Bill Hamblin and I published the column below on 10 February 2013 in the Deseret News:
In a very famous story from the history of science, Galileo climbed to the top of the leaning bell tower at Pisa in order to refute Aristotle’s teaching that bodies of different mass fall at different speeds.
This story (which may or may not be authentic) illustrates the image of Aristotle with which many of us grew up — that of a dogmatic ancient fool whose influence stunted scientific progress for centuries. Yet, in most ways, this image could not be further from the truth.
A student of Plato, who was a disciple of Socrates, Aristotle ranks, without any question, among the greatest universal geniuses the world has ever known. (His own pupil, Alexander the Great, was also a high achiever, although of a somewhat different kind.) His writings on poetry and theater, music, logic, rhetoric, politics and government, metaphysics and ethics are still fundamental to the study of those fields. And, while his work in biology, zoology, physics and other sciences has long been superseded, it played a vital role in creating those disciplines.
One of Aristotle’s most influential contributions to human thought is his concept of the “unmoved mover.”
As the name suggests, the unmoved mover moves other things, but is, itself, unmoved by anything else. It affects other things but isn’t affected by other things. Think of an inconceivably long chain of dominos standing in line. In order to start them collapsing, somebody or something needs to tip the first domino over. All the rest follow.
Aristotle’s understanding is that the unmoved mover is God, the ultimate cause or “mover” of all the motion, which (in his terms) meant all the change, in the universe. In the 12th book of his treatise on “Metaphysics,” Aristotle describes the unmoved mover as being “simple” (that is, indivisible), unchangeable and perfectly beautiful. It endlessly contemplates the only thing in the universe worthy of its attention: itself.

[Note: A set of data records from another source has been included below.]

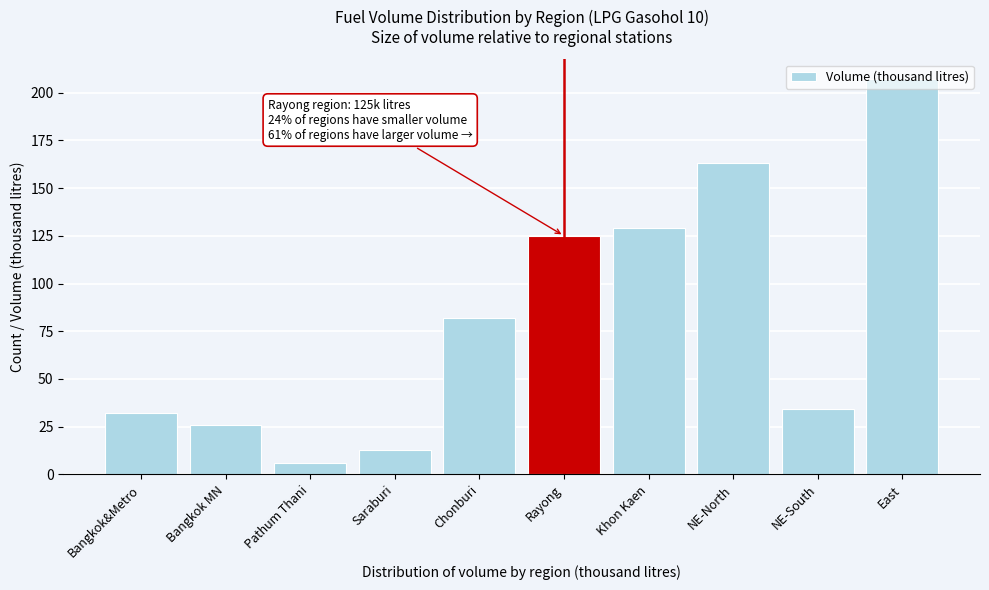

What value does the data have at NE-North?

163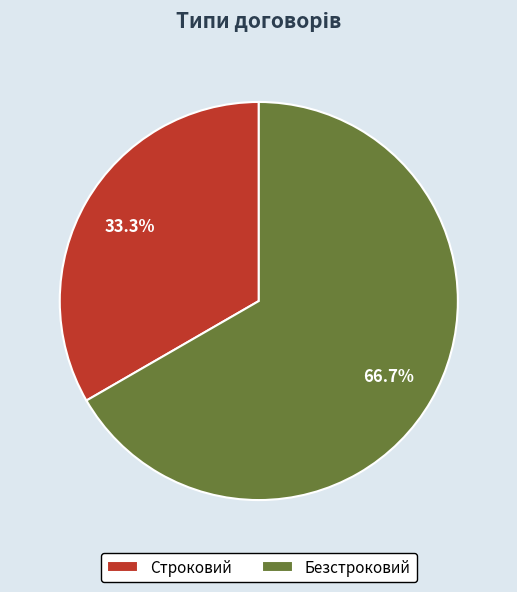

What is the largest slice in the pie chart?

Безстроковий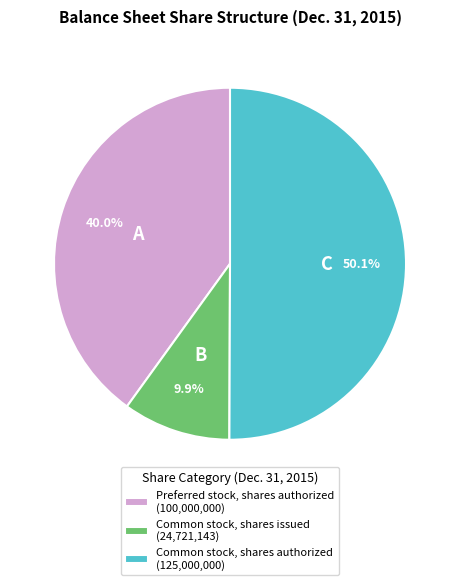

Which category has the biggest portion of the pie?

Common stock, shares authorized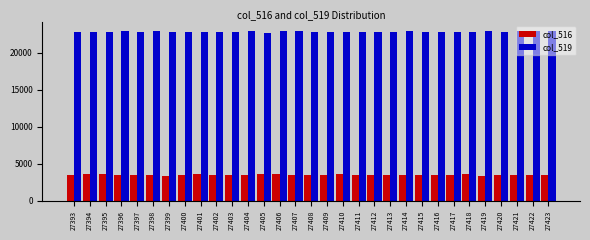

What is the spread (max minus min) of values at 27399?

19363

Aristotle’s prestige in the ancient and medieval periods was so enormous — and please recall that it was very far from undeserved — that Jewish, Christian and Muslim thinkers felt powerfully compelled to incorporate his view of God into their own.

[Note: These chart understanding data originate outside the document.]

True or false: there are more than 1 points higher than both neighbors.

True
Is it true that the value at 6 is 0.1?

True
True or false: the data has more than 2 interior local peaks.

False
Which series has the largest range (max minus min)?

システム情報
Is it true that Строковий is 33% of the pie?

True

For example, one of St. Thomas Aquinas’s famous “five ways” of proving the existence of God (or, at least, of describing the divine nature) relies on Aristotle’s concept of the unmoved mover.
This is hardly surprising. For roughly 20 centuries, Aristotle represented the best science and the most advanced thought available, and it would have been simply impossible for any serious thinker to ignore him. In fact, it was even difficult to contradict him: By the Middle Ages, as depicted in Umberto Eco’s novel “The Name of the Rose” and in C.S. Lewis’ scholarly study “The Discarded Image,” the few precious writings remaining from “the Ancients” had taken on something of the aura of scripture. And no non-scriptural writer carried more authority than Aristotle.
A major problem for Muslim, Christian and Jewish thinkers, however, was that the God depicted in the Bible and the Quran is plainly personal, reacting to human sin and human faithfulness, intervening at some points in human history but not at others, revealing messages to prophets that are tailored to their specific times and circumstances. Yet the unmoved mover seems essentially impersonal. How were these two seemingly distinct conceptions of the divine to be reconciled, even blended?
It can be argued that they never really were. Not successfully. The unmoved mover, endlessly contemplating itself because it’s the only thing in the universe worthy of its notice, seems unlikely to pay any attention to the sufferings of less worthy beings such as, say, humans. And if it truly affects all other things but cannot be affected, there appears little point in praying to it. One might as well pray to a rock. Finally, for Christians, is it even remotely conceivable that Aristotle’s God “so loved the world, that he gave his only begotten Son, that whosoever believeth in him should not perish, but have everlasting life” (John 3:16)?
Aristotle’s concept of God and that taught in the Abrahamic revelations are like oil and water. They don’t mix. As the early 20th century Anglo-American mathematician and philosopher Alfred North Whitehead once quipped with regard to this view of the divine (which he rejected), the God of the philosophers is, unfortunately, not available for religious use.